## PROMPT:
Print every one of the rows below, keeping each line's wording, spelling and order unchanged.

━━━━━━━━━━

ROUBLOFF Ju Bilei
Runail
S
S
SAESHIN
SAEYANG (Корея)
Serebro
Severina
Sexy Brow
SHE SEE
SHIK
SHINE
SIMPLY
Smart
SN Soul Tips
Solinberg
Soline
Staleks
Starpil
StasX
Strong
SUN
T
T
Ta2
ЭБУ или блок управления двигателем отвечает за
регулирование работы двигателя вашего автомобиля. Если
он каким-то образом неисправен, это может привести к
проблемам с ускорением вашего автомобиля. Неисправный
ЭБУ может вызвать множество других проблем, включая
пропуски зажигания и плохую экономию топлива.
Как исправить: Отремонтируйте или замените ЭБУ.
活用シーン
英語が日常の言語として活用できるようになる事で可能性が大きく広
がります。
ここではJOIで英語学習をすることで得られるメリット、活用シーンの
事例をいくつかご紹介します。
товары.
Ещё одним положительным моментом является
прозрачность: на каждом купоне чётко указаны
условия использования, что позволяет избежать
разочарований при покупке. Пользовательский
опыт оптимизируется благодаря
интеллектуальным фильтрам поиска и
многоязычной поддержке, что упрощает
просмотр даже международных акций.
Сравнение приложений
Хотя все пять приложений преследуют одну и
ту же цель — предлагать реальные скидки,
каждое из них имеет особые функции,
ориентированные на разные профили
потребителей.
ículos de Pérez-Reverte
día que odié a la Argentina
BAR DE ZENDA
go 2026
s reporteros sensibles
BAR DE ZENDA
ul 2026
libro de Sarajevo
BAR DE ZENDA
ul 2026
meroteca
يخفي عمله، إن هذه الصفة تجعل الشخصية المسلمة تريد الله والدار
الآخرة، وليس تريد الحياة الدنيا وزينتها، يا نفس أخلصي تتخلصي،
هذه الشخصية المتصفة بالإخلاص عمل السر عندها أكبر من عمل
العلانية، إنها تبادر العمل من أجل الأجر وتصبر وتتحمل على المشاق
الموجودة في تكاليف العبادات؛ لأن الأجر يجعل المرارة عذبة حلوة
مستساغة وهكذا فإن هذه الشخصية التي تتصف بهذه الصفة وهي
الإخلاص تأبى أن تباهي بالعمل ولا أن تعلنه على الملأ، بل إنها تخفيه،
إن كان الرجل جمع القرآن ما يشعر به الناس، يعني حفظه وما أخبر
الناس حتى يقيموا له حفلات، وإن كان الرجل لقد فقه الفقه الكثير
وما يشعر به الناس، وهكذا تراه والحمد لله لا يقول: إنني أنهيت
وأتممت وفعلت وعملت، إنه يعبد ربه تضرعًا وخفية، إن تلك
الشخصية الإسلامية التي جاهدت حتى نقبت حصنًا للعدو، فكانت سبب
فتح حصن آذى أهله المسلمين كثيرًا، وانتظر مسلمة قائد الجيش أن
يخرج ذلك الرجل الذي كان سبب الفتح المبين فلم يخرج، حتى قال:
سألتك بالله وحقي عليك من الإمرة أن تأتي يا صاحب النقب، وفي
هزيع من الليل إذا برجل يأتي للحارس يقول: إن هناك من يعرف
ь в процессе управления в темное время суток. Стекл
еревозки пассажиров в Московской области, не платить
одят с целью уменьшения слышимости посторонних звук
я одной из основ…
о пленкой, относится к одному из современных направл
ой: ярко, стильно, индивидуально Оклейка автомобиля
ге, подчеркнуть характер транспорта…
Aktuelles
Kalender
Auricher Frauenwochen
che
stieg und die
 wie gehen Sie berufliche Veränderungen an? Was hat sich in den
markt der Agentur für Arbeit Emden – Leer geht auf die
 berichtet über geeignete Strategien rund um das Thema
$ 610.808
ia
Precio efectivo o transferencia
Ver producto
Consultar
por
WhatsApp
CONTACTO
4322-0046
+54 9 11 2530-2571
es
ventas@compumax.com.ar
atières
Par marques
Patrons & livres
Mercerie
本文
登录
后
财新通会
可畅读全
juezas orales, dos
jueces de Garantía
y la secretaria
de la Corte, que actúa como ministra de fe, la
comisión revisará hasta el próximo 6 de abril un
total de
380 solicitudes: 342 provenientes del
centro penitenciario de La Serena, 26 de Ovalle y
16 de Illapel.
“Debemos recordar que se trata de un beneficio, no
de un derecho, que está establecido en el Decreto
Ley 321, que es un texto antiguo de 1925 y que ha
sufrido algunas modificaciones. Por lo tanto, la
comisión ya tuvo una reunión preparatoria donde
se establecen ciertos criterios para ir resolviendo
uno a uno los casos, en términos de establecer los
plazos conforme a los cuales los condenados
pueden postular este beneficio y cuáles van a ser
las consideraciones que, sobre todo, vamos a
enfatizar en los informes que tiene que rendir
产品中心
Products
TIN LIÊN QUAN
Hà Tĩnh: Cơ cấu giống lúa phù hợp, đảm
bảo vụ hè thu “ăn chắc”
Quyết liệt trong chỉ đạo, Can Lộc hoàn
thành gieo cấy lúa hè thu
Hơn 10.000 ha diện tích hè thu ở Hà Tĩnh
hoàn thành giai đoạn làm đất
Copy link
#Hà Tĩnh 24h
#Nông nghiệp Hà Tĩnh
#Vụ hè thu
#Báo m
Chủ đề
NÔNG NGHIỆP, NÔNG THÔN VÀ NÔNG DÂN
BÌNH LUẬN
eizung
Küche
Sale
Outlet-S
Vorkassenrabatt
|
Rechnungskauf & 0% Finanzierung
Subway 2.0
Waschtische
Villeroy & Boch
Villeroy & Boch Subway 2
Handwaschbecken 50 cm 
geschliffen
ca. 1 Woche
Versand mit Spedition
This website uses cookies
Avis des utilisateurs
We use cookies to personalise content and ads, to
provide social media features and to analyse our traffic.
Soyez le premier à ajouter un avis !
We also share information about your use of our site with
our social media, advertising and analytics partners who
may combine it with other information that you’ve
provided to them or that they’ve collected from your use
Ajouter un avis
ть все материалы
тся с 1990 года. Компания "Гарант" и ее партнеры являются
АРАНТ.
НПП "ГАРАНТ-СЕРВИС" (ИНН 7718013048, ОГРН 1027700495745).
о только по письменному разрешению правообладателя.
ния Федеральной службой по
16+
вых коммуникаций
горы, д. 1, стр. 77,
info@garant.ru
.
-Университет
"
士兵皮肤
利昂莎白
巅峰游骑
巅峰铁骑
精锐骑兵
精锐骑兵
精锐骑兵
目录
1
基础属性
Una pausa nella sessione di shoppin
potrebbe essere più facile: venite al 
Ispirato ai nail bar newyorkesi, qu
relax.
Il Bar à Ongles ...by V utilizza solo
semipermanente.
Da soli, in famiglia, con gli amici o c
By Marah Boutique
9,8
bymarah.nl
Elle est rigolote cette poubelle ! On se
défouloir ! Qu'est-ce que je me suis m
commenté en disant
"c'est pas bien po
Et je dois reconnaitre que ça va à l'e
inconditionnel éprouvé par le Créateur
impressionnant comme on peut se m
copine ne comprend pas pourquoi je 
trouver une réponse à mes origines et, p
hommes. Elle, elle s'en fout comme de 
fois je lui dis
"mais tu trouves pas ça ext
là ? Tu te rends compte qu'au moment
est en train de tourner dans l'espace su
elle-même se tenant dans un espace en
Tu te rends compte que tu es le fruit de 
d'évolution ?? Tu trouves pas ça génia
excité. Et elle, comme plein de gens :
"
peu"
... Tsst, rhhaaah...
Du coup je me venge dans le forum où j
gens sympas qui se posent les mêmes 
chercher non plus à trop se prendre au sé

━━━━━━━━━━

## WRITTEN RESPONSE:
ROUBLOFF Ju Bilei
Runail
S
S
SAESHIN
SAEYANG (Корея)
Serebro
Severina
Sexy Brow
SHE SEE
SHIK
SHINE
SIMPLY
Smart
SN Soul Tips
Solinberg
Soline
Staleks
Starpil
StasX
Strong
SUN
T
T
Ta2
ЭБУ или блок управления двигателем отвечает за
регулирование работы двигателя вашего автомобиля. Если
он каким-то образом неисправен, это может привести к
проблемам с ускорением вашего автомобиля. Неисправный
ЭБУ может вызвать множество других проблем, включая
пропуски зажигания и плохую экономию топлива.
Как исправить: Отремонтируйте или замените ЭБУ.
活用シーン
英語が日常の言語として活用できるようになる事で可能性が大きく広
がります。
ここではJOIで英語学習をすることで得られるメリット、活用シーンの
事例をいくつかご紹介します。
товары.
Ещё одним положительным моментом является
прозрачность: на каждом купоне чётко указаны
условия использования, что позволяет избежать
разочарований при покупке. Пользовательский
опыт оптимизируется благодаря
интеллектуальным фильтрам поиска и
многоязычной поддержке, что упрощает
просмотр даже международных акций.
Сравнение приложений
Хотя все пять приложений преследуют одну и
ту же цель — предлагать реальные скидки,
каждое из них имеет особые функции,
ориентированные на разные профили
потребителей.
ículos de Pérez-Reverte
día que odié a la Argentina
BAR DE ZENDA
go 2026
s reporteros sensibles
BAR DE ZENDA
ul 2026
libro de Sarajevo
BAR DE ZENDA
ul 2026
meroteca
يخفي عمله، إن هذه الصفة تجعل الشخصية المسلمة تريد الله والدار
الآخرة، وليس تريد الحياة الدنيا وزينتها، يا نفس أخلصي تتخلصي،
هذه الشخصية المتصفة بالإخلاص عمل السر عندها أكبر من عمل
العلانية، إنها تبادر العمل من أجل الأجر وتصبر وتتحمل على المشاق
الموجودة في تكاليف العبادات؛ لأن الأجر يجعل المرارة عذبة حلوة
مستساغة وهكذا فإن هذه الشخصية التي تتصف بهذه الصفة وهي
الإخلاص تأبى أن تباهي بالعمل ولا أن تعلنه على الملأ، بل إنها تخفيه،
إن كان الرجل جمع القرآن ما يشعر به الناس، يعني حفظه وما أخبر
الناس حتى يقيموا له حفلات، وإن كان الرجل لقد فقه الفقه الكثير
وما يشعر به الناس، وهكذا تراه والحمد لله لا يقول: إنني أنهيت
وأتممت وفعلت وعملت، إنه يعبد ربه تضرعًا وخفية، إن تلك
الشخصية الإسلامية التي جاهدت حتى نقبت حصنًا للعدو، فكانت سبب
فتح حصن آذى أهله المسلمين كثيرًا، وانتظر مسلمة قائد الجيش أن
يخرج ذلك الرجل الذي كان سبب الفتح المبين فلم يخرج، حتى قال:
سألتك بالله وحقي عليك من الإمرة أن تأتي يا صاحب النقب، وفي
هزيع من الليل إذا برجل يأتي للحارس يقول: إن هناك من يعرف
ь в процессе управления в темное время суток. Стекл
еревозки пассажиров в Московской области, не платить
одят с целью уменьшения слышимости посторонних звук
я одной из основ…
о пленкой, относится к одному из современных направл
ой: ярко, стильно, индивидуально Оклейка автомобиля
ге, подчеркнуть характер транспорта…
Aktuelles
Kalender
Auricher Frauenwochen
che
stieg und die
 wie gehen Sie berufliche Veränderungen an? Was hat sich in den
markt der Agentur für Arbeit Emden – Leer geht auf die
 berichtet über geeignete Strategien rund um das Thema
$ 610.808
ia
Precio efectivo o transferencia
Ver producto
Consultar
por
WhatsApp
CONTACTO
4322-0046
+54 9 11 2530-2571
es
ventas@compumax.com.ar
atières
Par marques
Patrons & livres
Mercerie
本文
登录
后
财新通会
可畅读全
juezas orales, dos
jueces de Garantía
y la secretaria
de la Corte, que actúa como ministra de fe, la
comisión revisará hasta el próximo 6 de abril un
total de
380 solicitudes: 342 provenientes del
centro penitenciario de La Serena, 26 de Ovalle y
16 de Illapel.
“Debemos recordar que se trata de un beneficio, no
de un derecho, que está establecido en el Decreto
Ley 321, que es un texto antiguo de 1925 y que ha
sufrido algunas modificaciones. Por lo tanto, la
comisión ya tuvo una reunión preparatoria donde
se establecen ciertos criterios para ir resolviendo
uno a uno los casos, en términos de establecer los
plazos conforme a los cuales los condenados
pueden postular este beneficio y cuáles van a ser
las consideraciones que, sobre todo, vamos a
enfatizar en los informes que tiene que rendir
产品中心
Products
TIN LIÊN QUAN
Hà Tĩnh: Cơ cấu giống lúa phù hợp, đảm
bảo vụ hè thu “ăn chắc”
Quyết liệt trong chỉ đạo, Can Lộc hoàn
thành gieo cấy lúa hè thu
Hơn 10.000 ha diện tích hè thu ở Hà Tĩnh
hoàn thành giai đoạn làm đất
Copy link
#Hà Tĩnh 24h
#Nông nghiệp Hà Tĩnh
#Vụ hè thu
#Báo m
Chủ đề
NÔNG NGHIỆP, NÔNG THÔN VÀ NÔNG DÂN
BÌNH LUẬN
eizung
Küche
Sale
Outlet-S
Vorkassenrabatt
|
Rechnungskauf & 0% Finanzierung
Subway 2.0
Waschtische
Villeroy & Boch
Villeroy & Boch Subway 2
Handwaschbecken 50 cm 
geschliffen
ca. 1 Woche
Versand mit Spedition
This website uses cookies
Avis des utilisateurs
We use cookies to personalise content and ads, to
provide social media features and to analyse our traffic.
Soyez le premier à ajouter un avis !
We also share information about your use of our site with
our social media, advertising and analytics partners who
may combine it with other information that you’ve
provided to them or that they’ve collected from your use
Ajouter un avis
ть все материалы
тся с 1990 года. Компания "Гарант" и ее партнеры являются
АРАНТ.
НПП "ГАРАНТ-СЕРВИС" (ИНН 7718013048, ОГРН 1027700495745).
о только по письменному разрешению правообладателя.
ния Федеральной службой по
16+
вых коммуникаций
горы, д. 1, стр. 77,
info@garant.ru
.
-Университет
"
士兵皮肤
利昂莎白
巅峰游骑
巅峰铁骑
精锐骑兵
精锐骑兵
精锐骑兵
目录
1
基础属性
Una pausa nella sessione di shoppin
potrebbe essere più facile: venite al 
Ispirato ai nail bar newyorkesi, qu
relax.
Il Bar à Ongles ...by V utilizza solo
semipermanente.
Da soli, in famiglia, con gli amici o c
By Marah Boutique
9,8
bymarah.nl
Elle est rigolote cette poubelle ! On se
défouloir ! Qu'est-ce que je me suis m
commenté en disant
"c'est pas bien po
Et je dois reconnaitre que ça va à l'e
inconditionnel éprouvé par le Créateur
impressionnant comme on peut se m
copine ne comprend pas pourquoi je 
trouver une réponse à mes origines et, p
hommes. Elle, elle s'en fout comme de 
fois je lui dis
"mais tu trouves pas ça ext
là ? Tu te rends compte qu'au moment
est en train de tourner dans l'espace su
elle-même se tenant dans un espace en
Tu te rends compte que tu es le fruit de 
d'évolution ?? Tu trouves pas ça génia
excité. Et elle, comme plein de gens :
"
peu"
... Tsst, rhhaaah...
Du coup je me venge dans le forum où j
gens sympas qui se posent les mêmes 
chercher non plus à trop se prendre au sé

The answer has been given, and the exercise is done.